Vieles von der Gastfreundschaft und der künstlerischen Freiheit, die sie woanders erfahren hat, bringt sie mit ins Ruhrgebiet. „Ich bin auch durch eine harte Schule gegangen und habe dabei gelernt, wie wichtig es ist, Leute gut zu beherbergen und richtig zu präsentieren.“ Performer, die sie einlädt, gibt sie daher gerne eine carte blanche für einen Abend: „Wenn mein Publikum heil bleibt, und wenn der Raum danach auch noch steht, wäre ich dir dankbar“, lautet ihr Motto. Ansonsten: Keine Vorgaben.
Aktuell ist der „Laundry Clash“ die gemeinsam von ihr und Florian Walter kuratierte Reihe, mit der sie in den Waschsalons der Region präsent ist. Es gibt Musik und Performances, während in den Trommeln drumherum gespült und geschleudert wird. Kunst als niedrigschwelliges Angebot. Und das gehe gerade im Ruhrgebiet immer noch besonders gut. Der Blick aus ihrem Atelier fällt auf die Viehofer Straße in Essen. Eine „cooler Ort“, wie Marita Bullmann findet, denn hier gibt es Möglichkeiten, die andere Städte nicht mehr bieten. In Köln würde es heißen: „Ach, Du machst Kunst? Auch egal. Hier im Ruhrgebiet kann man noch die Leute erreichen und Kunst ist für alle da, nicht nur für eine Elite in den Galerien und Museen“.

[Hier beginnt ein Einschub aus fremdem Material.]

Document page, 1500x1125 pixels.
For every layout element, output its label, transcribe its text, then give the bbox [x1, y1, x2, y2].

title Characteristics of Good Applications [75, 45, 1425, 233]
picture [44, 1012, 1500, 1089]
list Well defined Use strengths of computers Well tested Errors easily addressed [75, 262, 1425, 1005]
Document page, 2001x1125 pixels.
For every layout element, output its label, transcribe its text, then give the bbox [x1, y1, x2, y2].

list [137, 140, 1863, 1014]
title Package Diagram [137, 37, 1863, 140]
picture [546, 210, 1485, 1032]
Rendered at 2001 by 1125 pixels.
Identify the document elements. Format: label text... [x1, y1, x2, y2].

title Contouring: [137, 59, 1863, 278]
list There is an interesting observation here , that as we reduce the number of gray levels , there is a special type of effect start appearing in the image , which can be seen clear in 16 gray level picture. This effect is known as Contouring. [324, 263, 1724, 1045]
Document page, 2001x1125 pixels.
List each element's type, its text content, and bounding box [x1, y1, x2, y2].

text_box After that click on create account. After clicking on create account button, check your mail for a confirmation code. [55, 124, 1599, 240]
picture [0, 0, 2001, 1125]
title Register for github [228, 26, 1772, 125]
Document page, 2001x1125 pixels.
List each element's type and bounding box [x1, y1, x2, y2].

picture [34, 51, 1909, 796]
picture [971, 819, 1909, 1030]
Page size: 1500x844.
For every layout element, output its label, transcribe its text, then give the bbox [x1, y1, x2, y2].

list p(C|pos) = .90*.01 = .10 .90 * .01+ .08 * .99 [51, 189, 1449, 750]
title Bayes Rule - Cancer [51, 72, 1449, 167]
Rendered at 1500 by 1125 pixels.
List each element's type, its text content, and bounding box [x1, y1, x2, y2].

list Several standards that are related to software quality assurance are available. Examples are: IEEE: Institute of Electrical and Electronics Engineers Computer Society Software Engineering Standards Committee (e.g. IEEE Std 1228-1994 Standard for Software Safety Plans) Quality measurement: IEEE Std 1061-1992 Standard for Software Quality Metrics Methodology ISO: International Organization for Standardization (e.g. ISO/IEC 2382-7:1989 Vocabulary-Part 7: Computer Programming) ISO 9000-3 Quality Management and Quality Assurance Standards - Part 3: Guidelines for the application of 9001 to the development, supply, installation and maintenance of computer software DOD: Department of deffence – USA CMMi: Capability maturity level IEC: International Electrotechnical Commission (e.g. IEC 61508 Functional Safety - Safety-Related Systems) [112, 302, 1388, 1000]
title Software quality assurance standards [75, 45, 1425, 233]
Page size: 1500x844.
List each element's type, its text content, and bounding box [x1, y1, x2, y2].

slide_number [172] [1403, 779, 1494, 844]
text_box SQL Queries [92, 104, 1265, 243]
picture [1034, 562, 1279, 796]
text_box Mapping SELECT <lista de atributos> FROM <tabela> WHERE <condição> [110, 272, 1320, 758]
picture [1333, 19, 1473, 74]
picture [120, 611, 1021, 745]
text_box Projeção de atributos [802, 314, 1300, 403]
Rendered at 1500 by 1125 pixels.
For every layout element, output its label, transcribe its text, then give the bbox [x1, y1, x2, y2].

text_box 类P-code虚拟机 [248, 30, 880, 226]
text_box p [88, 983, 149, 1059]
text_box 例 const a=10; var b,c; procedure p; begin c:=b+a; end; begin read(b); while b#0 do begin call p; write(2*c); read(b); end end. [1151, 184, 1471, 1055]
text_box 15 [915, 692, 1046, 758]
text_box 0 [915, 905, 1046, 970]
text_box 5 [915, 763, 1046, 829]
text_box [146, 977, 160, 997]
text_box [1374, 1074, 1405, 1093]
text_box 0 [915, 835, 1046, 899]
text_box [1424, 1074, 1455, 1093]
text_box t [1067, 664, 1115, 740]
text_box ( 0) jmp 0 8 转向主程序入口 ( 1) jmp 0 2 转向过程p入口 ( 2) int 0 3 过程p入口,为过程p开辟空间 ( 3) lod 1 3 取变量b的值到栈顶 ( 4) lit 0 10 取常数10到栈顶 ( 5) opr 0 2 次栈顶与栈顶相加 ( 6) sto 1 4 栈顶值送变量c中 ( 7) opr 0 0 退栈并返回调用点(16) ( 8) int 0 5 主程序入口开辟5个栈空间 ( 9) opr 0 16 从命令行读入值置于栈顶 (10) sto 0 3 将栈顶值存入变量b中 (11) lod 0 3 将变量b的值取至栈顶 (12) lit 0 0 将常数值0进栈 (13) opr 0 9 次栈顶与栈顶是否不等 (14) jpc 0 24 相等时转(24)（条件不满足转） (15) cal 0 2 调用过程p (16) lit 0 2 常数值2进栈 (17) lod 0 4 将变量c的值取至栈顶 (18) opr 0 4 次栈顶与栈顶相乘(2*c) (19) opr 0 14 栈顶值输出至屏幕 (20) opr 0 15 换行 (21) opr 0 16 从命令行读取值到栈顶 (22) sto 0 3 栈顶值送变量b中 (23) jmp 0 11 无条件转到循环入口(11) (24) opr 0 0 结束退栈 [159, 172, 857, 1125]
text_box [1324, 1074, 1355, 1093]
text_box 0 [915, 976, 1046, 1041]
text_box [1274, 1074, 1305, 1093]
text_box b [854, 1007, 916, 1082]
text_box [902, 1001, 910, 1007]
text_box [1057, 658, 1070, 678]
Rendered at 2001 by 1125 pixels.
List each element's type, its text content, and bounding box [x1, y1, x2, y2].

Damit dieses Erreichen noch besser funktioniert, hat sie gemeinsam mit Denis Bury ein weiteres Projekt ins Leben gerufen: die Plattform Zeit.Raum.Ruhr, wo sich Orte und Initiativen von Unna bis Moers vernetzen und Termine teilen können. Das Feedback sei super, aber dahinter stecke so viel Arbeit, dass sie im Moment eine „toxische Beziehung mit diesem Projekt“ fühlt. Es brauche vielleicht noch ein wenig, bis es sich verstetigt, sagt sie. An Zuspruch aus der Szene mangelt es jedenfalls derzeit nicht.